I learned how important it is to have a predetermined flow that the project needs to follow. With all of the data that we needed to sort out and assign into different classes it was extremely important to stay organized as possible in the coding environment. With debugging Vaadin is an extremely testing process that involves a lot of back and forth, but by using the libraries, and tutorials to help I was able to figure it out.

• What did you contribute that you’re proud of?

I am most proud of my work on the season normalizer, the first attempt that I had made for it was a smaller scale version that was only used across a handful of stats, but when it was expanded fully out, it became a pretty seamless code and honestly not terrible in terms of the required logic. I also got to work some on the Vaadin which I felt was really intriguing because its hard to know exactly what something is going to look like until you run it, and getting it to work is incredibly satisfying and rewarding.

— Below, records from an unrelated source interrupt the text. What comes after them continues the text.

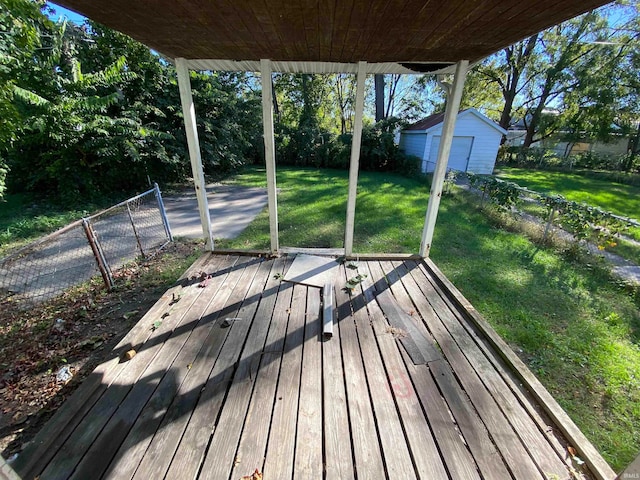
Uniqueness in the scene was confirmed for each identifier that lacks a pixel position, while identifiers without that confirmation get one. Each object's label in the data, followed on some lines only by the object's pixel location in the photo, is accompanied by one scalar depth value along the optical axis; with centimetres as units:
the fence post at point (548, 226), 475
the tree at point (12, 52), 260
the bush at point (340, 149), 1255
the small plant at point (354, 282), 279
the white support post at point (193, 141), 282
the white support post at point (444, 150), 276
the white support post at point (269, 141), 281
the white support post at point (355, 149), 281
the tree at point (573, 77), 1333
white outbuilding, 1140
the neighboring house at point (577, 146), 1578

• In what ways did you grow as a coder, teammate, or problem-solver?

As a coder, I became more confident in being able to just start completely from scratch with an idea. In the past we normally have a sort of template that we build off of, but with this project that was not at all the case. It grew me into thinking more creatively and less about meeting a certain output of a smaller assignment. As a teammate I believe that I improved in areas such as delegation, and knowing when to take command. In the past I have found it hard to delegate tasks to teammates as I will usually just put my head down and get it done but this project was big enough to where I couldn’t do that.

• What do you now feel more confident about that you didn’t at the start?’

I am much more confident in my ability to take a complex an large dataset and turn it into something that a user can interact with. Being able to take information that someone knows nothing about and turning it into a service or tool that people can use is something I have not really done before. So this project grew me in that regard for sure, and now I know I can take on large projects even if they seem challenging at first.